Il ne faut pas être dupe. Du 12 au 14 octobre 2012, se tiendra à Kinshasa le XIVème sommet de la Francophonie. Et ce dossier malien est pour Diouf l’occasion de rappeler que la francophonie existe même s’il n’y a que ceux qui sont payés par l’OIF qui s’en souviennent. Les mauvaises langues pourraient rétorquer que « les narcotrafiquants, les preneurs d’otages et les criminels frontaliers » n’ont pas émergé subitement dans le Nord du Mali au cours des derniers mois. Ils sont là depuis longtemps et cela n’a, jusqu’à présent, dérangé personne ; surtout pas ceux qui, politiquement et financièrement, tirent profit de cette promiscuité « mafieuse ».

D’autres mauvaises langues pourraient rappeler à Diouf que la Casamance, terre sénégalaise en sandwich entre Gambie et Guinée Bissau, s’adonne depuis quelques décennies, avec délectation, aux pratiques mafieuses que l’on dénonce aujourd’hui au Nord-Mali. Enfin, s’il traîne encore des mauvaises langues ayant l’irrésistible envie de s’exprimer, qu’elles dressent un état des lieux du mode de production politique de la République démocratique du Congo (RDC) – qui a l’insigne honneur d’accueillir les chefs d’Etat de la francophonie – et expédient ceux qui aiment « battre le tambour avec les tibias des morts » voir ce qui se passe au Kivu, du côté de Goma, où le M23 soutenu par Kigali fait régner la terreur.

Même le premier ministre congolais, Augustin Matala Ponyo, dans le quotidien belge Le Soir (22 août 2012), reconnaissait que « cette guerre est fondée sur l’exploitation frauduleuse des minerais par des groupes mafieux qui ont des relais à l’intérieur du Congo », évoquant même des réseaux « transfrontaliers ». Autant dire que ceux qui sifflent « Malbrough s’en va en guerre » peuvent fourbir leurs armes : les zones rouges ne manquent pas en Afrique ; et je ne parle pas du Proche et du Moyen-Orient...

Mais pour ceux qui pensent qu’il faut « vaincre le terrorisme qui se développe dans le Nord du Mali » (dixit Diouf), un conseil : emportez quelques bouquins de T.E. Lawrence et, particulièrement, « Les Sept piliers de la sagesse ».

Lawrence, qui a conduit sur le terrain « la révolte dans le désert » (1916-1918), révolte « arabe » qui a donné au Proche et au Moyen-Orient, sur les ruines de l’empire Ottoman, sa physionomie actuelle (y compris avec les problèmes pendants), a écrit : « Qui est maître de la mer est le plus libre : il peut accepter ou refuser la guerre à sa guise. Nous étions maître du désert ». Aujourd’hui, qui est maître du désert dans le « corridor sahélo-saharien » ? Ce n’est pas Bamako ni la Cédéao. Ce ne seront ni les Français ni les Américains.

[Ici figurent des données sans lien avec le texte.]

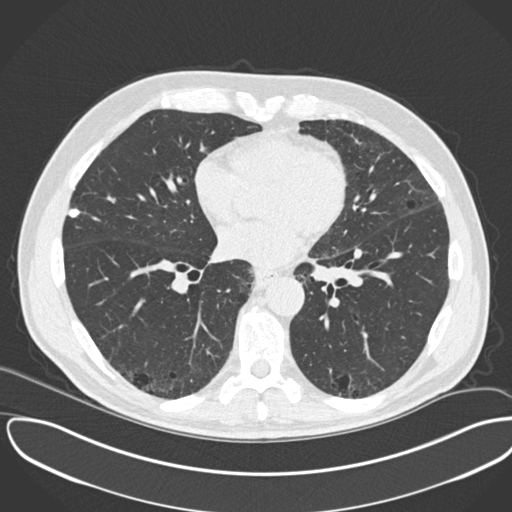
Low-dose screening chest CT, one axial slice. Position 110 of 245 along the scan axis. Reconstruction kernel B30f. 120 kVp. Lung window (W 1500 / L -600 HU). 2 mm slice thickness. 512 × 512 image matrix, field of view 396 × 396 mm.
Annotated regions visible in this slice (manually delineated by an expert):
- lesion 1 (tumor, upper lobe of right lung): box from (x=70, y=209) to (x=80, y=218) px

Le professeur Mathieu Guidère, un des meilleurs connaisseurs français du monde arabo-musulman contemporain, a écrit dans Le Figaro (27 septembre 2012) : « On compte sur les contingents du Nigéria, lequel peine à gérer les islamistes de Boko Haram à l’intérieur de ses propres frontières, et l’on craint déjà les débordements des Tchadiens. Les autres pays limitrophes du Mali proposent une contribution symbolique mais nécessaire pour donner corps à cette force « internationale ». La France n’apporterait qu’un « soutien logistique ». Quant à « l’armée malienne », citée dans la demande introduite à l’ONU, elle existe uniquement sur le papier. Enfin, on se demande de quoi on parle lorsqu’on évoque « les régions du Nord occupées ». Occupées par qui ? La principale faction présente au Nord du Mali – le groupe Ansar Dine (« défenseurs de la religion ») – est composée de combattants maliens, certes islamistes mais bien maliens. Ils sont, de surcroît, touaregs et revendiquent depuis belle lurette ce territoire comme le leur ».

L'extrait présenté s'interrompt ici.